COPE Center, Vientiane
This morning I walked to the COPE Center in Vientiane, Laos. The visitor center is part of a larger complex that is focused on the continuing victims of a war that ended nearly 50 years ago.
Sculpture made from cluster bomb materials
Walking past buildings dedicated to supporting those disabled by unexploded ordnances (UXO's) such as a special gymnasium and wheelchair fitting, signs pointed me to the visitor center. In front of the building was a sculpture made from different components of cluster bombs. Next to the entrance, a cluster bomb casing was repurposed as a planter.

Inside, one of the video displays played this (above) video. Posters listed some staggering statistics of the horrible bombings that occurred in Laos from 1964-1973.
A few statistics:

  • Over 270 million "bombies" (small bombs contained within large cluster bombs) were dropped over Laos during this time period.
  • 580,000 bombing missions were conducted
  • Between 10-30% of all "bombies" (over 80 million) failed to detonate and are still dangerous
  • From 1996-2009, nearly 1,100,000 unexploded "bombies" were destroyed by UXO Lao.
  • Laos is the most heavily bombed country; more bombs were dropped here than in all of WWII. 
The center had a small theatre for watching a selection of videos. The one I watched featured some of the victims of these unexploded munitions, particularly the small "bombies." Examples of some victims' stories included a mother whose leg was blown off when the heat from her cooking fire detonated a bombie. Or a rice farmer who when using a tool to plant rice accidentally hit a bombie.. Having lost vision in one eye and one leg amputated, he no longer is able to support his family. His children have had to drop out of school in order to help farm in the same fields that may contain more UXO's. The video also showed children using metal detectors to find scrap metal left from the bombing raids, irrespective of the real dangers of encountering UXO's. 
Prosthetics "wall"

The COPE center also helps fit victims with more lightweight prosthetics; these give victims more mobility than even the clumsy, heavy ones they may have fashioned themselves in their villages.
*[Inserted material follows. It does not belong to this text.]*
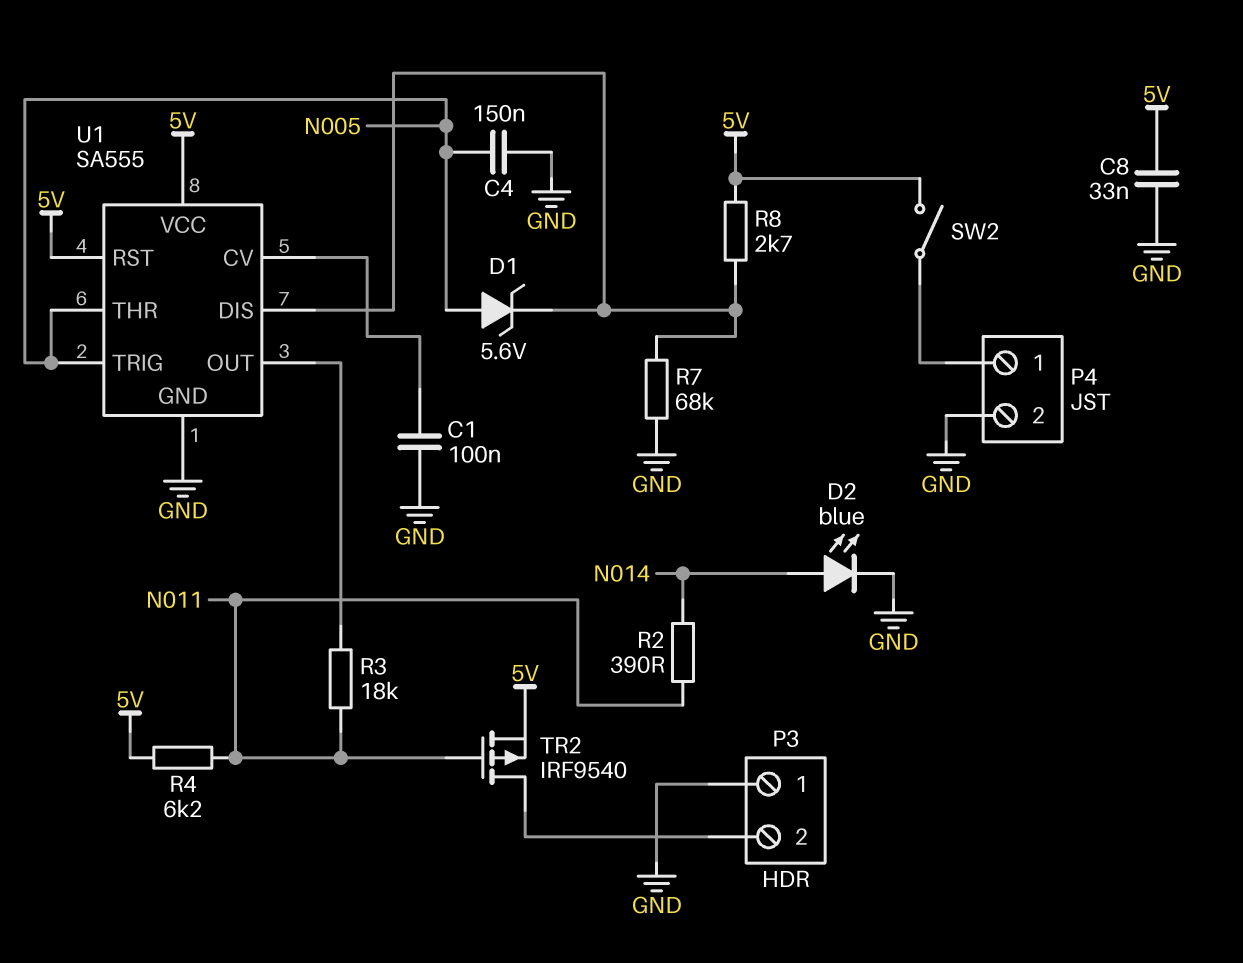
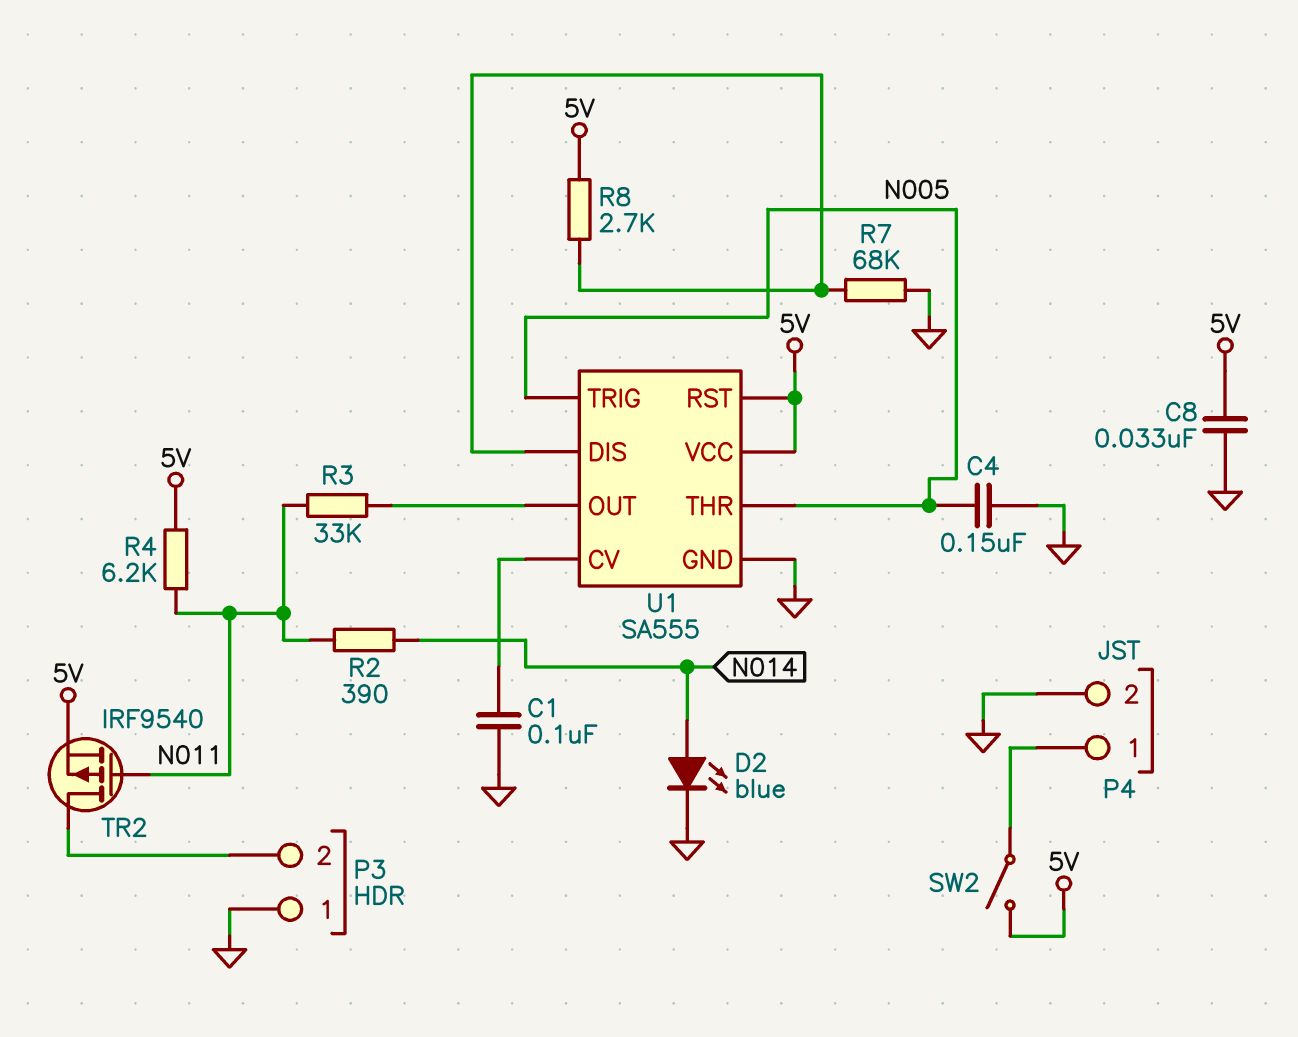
D1: zener 5.6V (A N005, K U1/DIS) -> none
R3: 18k (N011, U1/OUT) -> 33k (N011, U1/OUT)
The organization also provides community outreach, going directly to remote villages to provide equipment, repairs, medical assistance, etc. Funding is also provided to enable victims to come to rehab centers, receive surgery, etc. 

While in Luang Prabang, I visited a similar visitor center. Posters there described how programs continue to occur in educating villagers of the dangers of UXO's  - what they look like and what to do if they encounter a UXO. Specially trained people are working at locating and destroying the UXO's, enabling the cleared land to be safely used for farming or residences.  Due to the large numbers of UXO's remaining despite continued efforts at locating and destroying the bombies, it is estimated that it may take nearly 100 years for Laos to be free of this scourge that continues to negatively impact the economy of Laos and its citizens.